Looking back on March 2020, I swear I left for spring break with one idea of what my college career would look like, and came home with an entirely new one.
Within a week, half of my classes were cancelled. Music we had been rehearsing since the fall before was briskly swept from our hands, and our semester was suddenly done without a word of goodbye.
As music majors we spent the next two months figuring out what music meant in the digital landscape. Our professors cringed through Webex private lessons, the sounds of brass, woodwinds, percussion, and voices blasting through their laptop speakers.
We played through crackling internet connections and a multitude of unfortunate 3 minute video recordings which took hours upon hours to film until we finally surrendered to a less than perfect cut.
We did dictation from our bedrooms, scrambled to find a keyboards we could borrow, listened to our professors try to explain theory in the middle of their living room.
In that moment we thought it would be over soon. If we could only make it to the next semester this would all be over, and we can finally make music the way it was intended to be heard. We could pick up where we left off, and move on from the chaos of the previous year.
Little did we know, this semester would pose even more questions than the one before.
Research coming from a multitude of sources has been constantly governing and shaping our classroom environment. To stop the spread of viral droplets we made masks for our instruments, and then performance masks for our faces, as well as masks to pull up over our faces anytime we aren't playing.
We strung up plastic shower curtains in the middle of our professor's tiny offices, and now bring towels with us wherever we go.
This past Saturday the SEC announced bands will not be allowed on the field this year. Weeks into the semester, we still have no clue what our role will be for the rest of fall.

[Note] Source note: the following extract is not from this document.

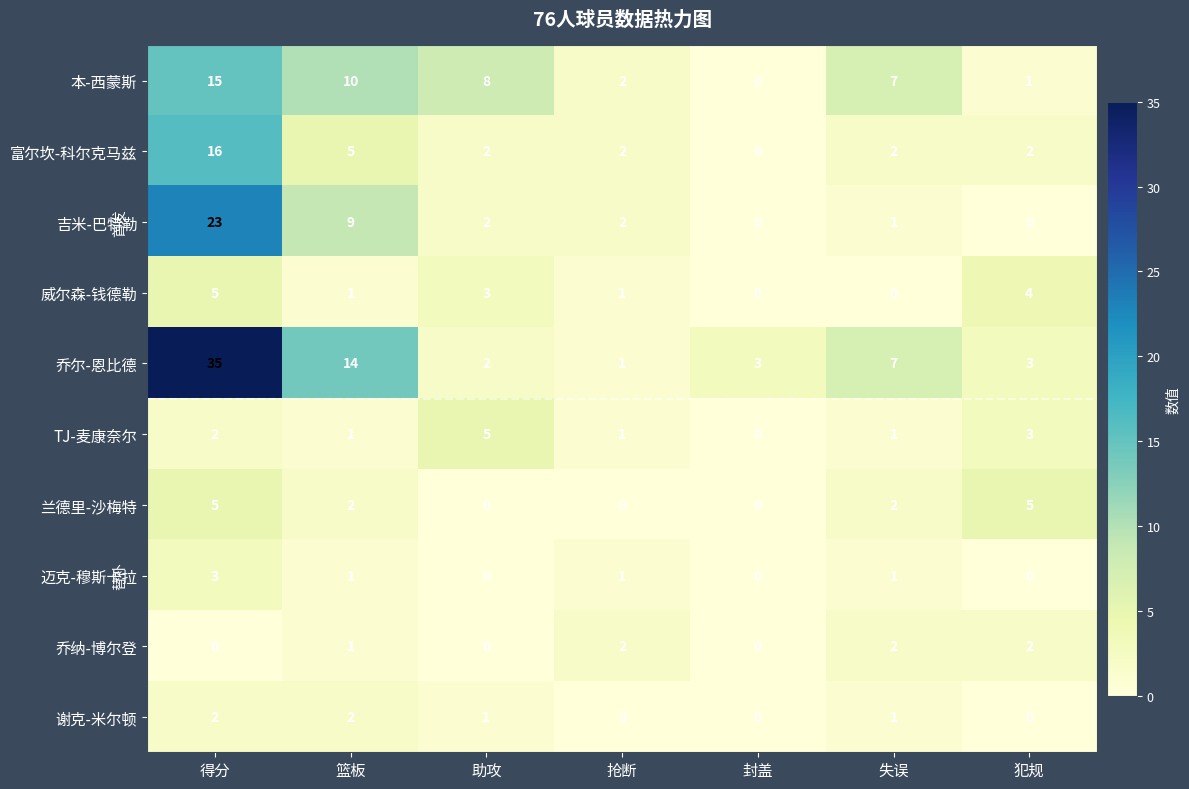

Which series has the widest spread of values?

乔尔-恩比德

Regardless of the challenges, if you're a musician making music right now, know there is an entire community of people who empathize with the confusion you're feeling now. As music makers we know that during times like this, people need us. They need the beauty, skill, and intellectual engagement that occurs when watching a performance. While it may look different this year, rest assured that we will continue to play, sing, and perform, no matter the obstacles, and no matter the media in which we do it.